Asymptotical stability for $x'=-x^3$ and $x'=x^3$ The task is to check that the stationary point $x_0=0$  is asymptotically stable for the equation $x'=-x^3$,but is not asymptotically stable for the equation $x'=x^3$, despite the fact that that linearised equation in both cases is $x'=0$. 
I know that $x_0$ is asymptotically stable if:


*

*$x_0$ is stable

*$ \exists \delta >0$ that  $ ||x-x_0|| < \delta \Rightarrow \lim_{t\to\infty}||\varphi (t,x) - x_0|| =0$
I've tried to find solution of both equations and then use this definition but it led me nowhere. How should I proceed with this type of tasks? 

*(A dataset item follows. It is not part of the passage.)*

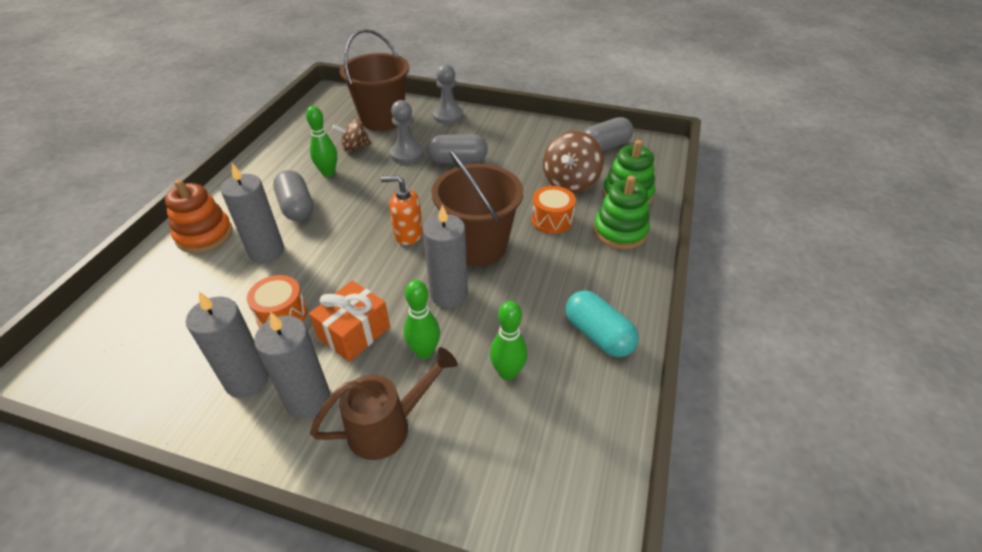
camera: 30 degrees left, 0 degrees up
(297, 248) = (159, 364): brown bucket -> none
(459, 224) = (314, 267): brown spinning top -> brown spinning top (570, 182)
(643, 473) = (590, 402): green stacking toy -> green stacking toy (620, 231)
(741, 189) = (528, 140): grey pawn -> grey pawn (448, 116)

 A: You can use the Lyapunov function $V(x)=x^2$. For the system
$$\tag{1}
\dot x= -x^3
$$
the derivative along the trajectories is
$$
\dot V\Big|_{(1)}= 2x\dot x= -2x^4.
$$
It is negative definite, so the the equilibrium point $x=0$ is asymptotically stable.
For the system
$$\tag{2}
\dot x= x^3
$$
the derivative along the trajectories is
$$
\dot V\Big|_{(1)}= 2x\dot x= 2x^4.
$$
It is positive definite, so the the equilibrium point $x=0$ is unstable.

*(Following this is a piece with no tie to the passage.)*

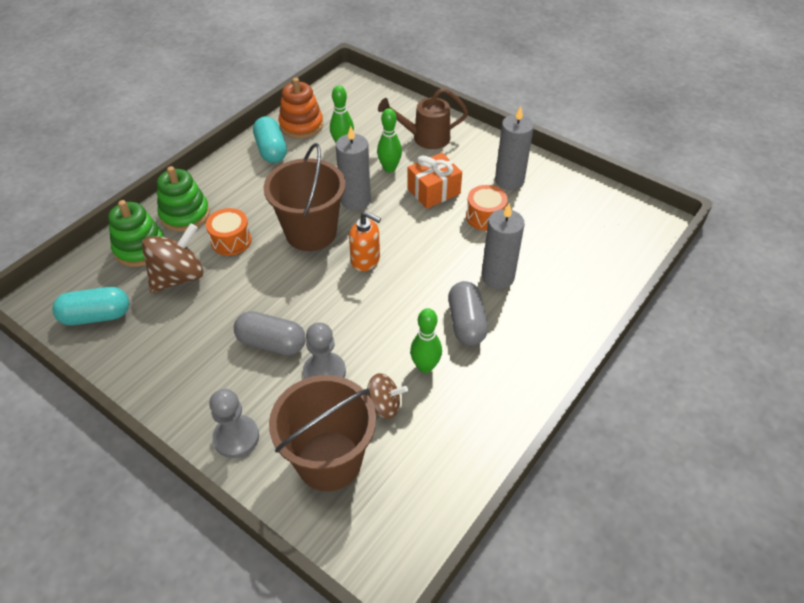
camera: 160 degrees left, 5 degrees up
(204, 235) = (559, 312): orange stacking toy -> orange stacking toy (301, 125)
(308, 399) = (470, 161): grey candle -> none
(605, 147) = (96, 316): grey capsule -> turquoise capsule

Alternatively, you can notice the fact that for the system (1) $x(t)$ decreases (because $\dot x<0$) when $x(t)>0$ and increases (because $\dot x>0$) when $x(t)<0$. Hence, the solutions always move toward zero, that is, the norm $\|x(t)-x_0\|=|x(t)|$ decreases. This implies stability of the origin. In order to prove asymptotic stability, consider the general solution to (1)
$$
x(t)=\frac1{\sqrt{C+2t}}.
$$
It tends to zero when $t\to+\infty$, thus, the origin is asymptotically stable.
As for the system (2), $x(t)$ increases when $x(t)>0$ and decreases when $x(t)<0$. Hence, the direction is away from zero, the norm increases, hence, the origin is unstable. 
A: You can still use stability analysis for problems like this. Suppose we have $\dot{x} = f(x)$, with $f(x_0) = f^{(1)}(x_0) = ... = f^{(n-1)}(x_0) = 0$ but $f^{(n)}(x_0) \neq 0$. To examine the stability of $x_0$ let $x = x_0 + \varepsilon(t)$ where $\varepsilon$ is some small perturbation from the fixed point at $x = x_0$. Expanding $f(x) = f(x_0+\varepsilon)$ into a Taylor series about $\varepsilon = 0$ gives 
$$ f(\varepsilon) = f(x_0) + f^{(1)}(x_0)\varepsilon + \frac{1}{2}f^{(2)}(x_0)\varepsilon^2+...+\frac{1}{n!}f^{(n)}(x_0)\varepsilon^n + O(\varepsilon^{n+1})$$
In other words $$\dot{\varepsilon} \approx \frac{1}{n!}f^{(n)}(x_0)\varepsilon^n$$ 
This gives you a differential equation which you can solve and then look at the behaviour of the perturbation as $t \rightarrow \infty$. Do be careful though because sometimes the behaviour can depend on the initial sign of $\varepsilon$, in which case you have a semistable fixed point at $x = x_0$. 
Linear stability analysis is just a special case of this. 
In the problem that you mention, you would have $f(0) = f^{(1)}(0) = f^{(2)}(0) = 0$ and $f^{(3)}(0) = -6$.